# Door panel glue removal?



## ajnardo (Aug 29, 2012)

Hey, I'm currently in the process of redoing a set of 4 door panels off of 4 door cards I got from a user on these forums. They came with cloth (headliner material  ) and I got 99.99% of the fabric removed and pretty much all that's left is a thin layer of fabric and glue. It's mostly glue. Is there a way to remove all this glue without sitting here and incessantly scraping like some sort of crackhead who has nothing better to do with his time, or can I use Goo-Gone or some similar substance? I'm worried about putting anything like that on because the panels are made of a cardboard-like material and I don't want to ruin them. Thanks for any tips.


----------



## gregg3gs (May 15, 2004)

ajnardo said:


> Hey, I'm currently in the process of redoing a set of 4 door panels off of 4 door cards I got from a user on these forums. They came with cloth (headliner material  ) and I got 99.99% of the fabric removed and pretty much all that's left is a thin layer of fabric and glue. It's mostly glue. Is there a way to remove all this glue without sitting here and incessantly scraping like some sort of crackhead who has nothing better to do with his time, or can I use Goo-Gone or some similar substance? I'm worried about putting anything like that on because the panels are made of a cardboard-like material and I don't want to ruin them. Thanks for any tips.
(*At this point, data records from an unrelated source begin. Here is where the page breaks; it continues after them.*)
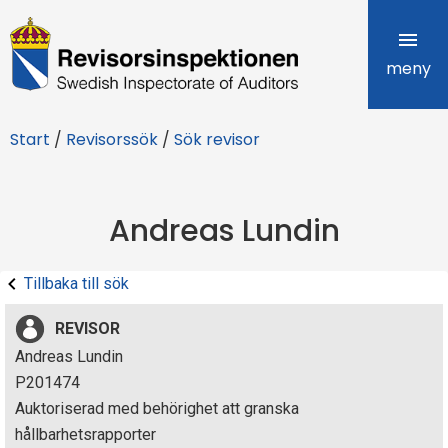
R
e
meny
v
Start
/
Revisorssök
/
Sök revisor
i
s
Andreas Lundin
o
r
Tillbaka till sök
s
REVISOR
i
Andreas Lundin
P201474
n
Auktoriserad med behörighet att granska
s
hållbarhetsrapporter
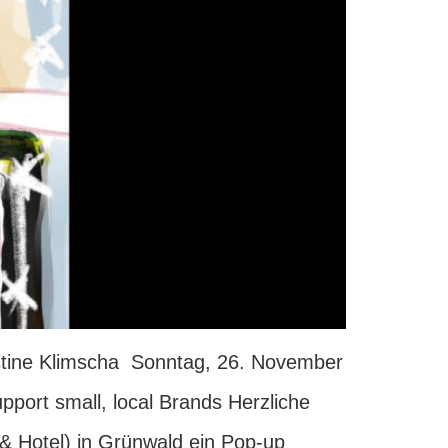
istine Klimscha Sonntag, 26. November
ort small, local Brands Herzliche
& Hotel) in Grünwald ein Pop-up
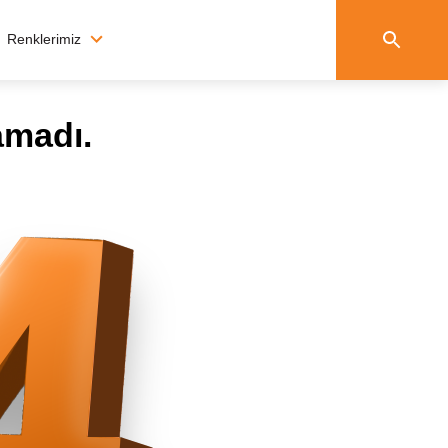
Renklerimiz
amadı.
when I did my headliner I used Acetone. Apply it to the rag and then wipe the parts of door-cards you like to re-upholster. Leave for few minutes and let dry. This will melt and blend the whole thing and new glue will stick better. Surface may be a little tacky afterwards.
Try it on one door and see how you like it.


----------



## 2slogetta (Jan 26, 2005)

Wire wheel. Just be careful.


----------